━━ Data shown ━━
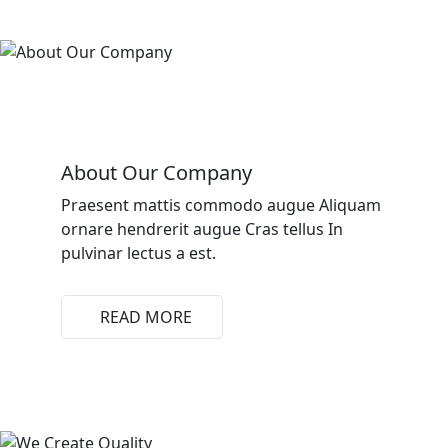
About Our Company
Praesent mattis commodo augue Aliquam
ornare hendrerit augue Cras tellus In
pulvinar lectus a est.
READ MORE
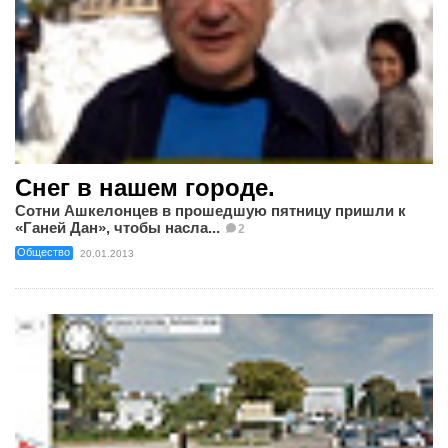
Снег в нашем городе.
Сотни Ашкелонцев в прошедшую пятницу пришли к
«Ганей Дан», чтобы насла...
2
Общество
20.01.2013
━━━
Exercise brief: In your copy of the entries above, keep the text exact and leave out the pictures.

Output below:
About Our Company
Praesent mattis commodo augue Aliquam
ornare hendrerit augue Cras tellus In
pulvinar lectus a est.
READ MORE
Снег в нашем городе.
Сотни Ашкелонцев в прошедшую пятницу пришли к
«Ганей Дан», чтобы насла...
2
Общество
20.01.2013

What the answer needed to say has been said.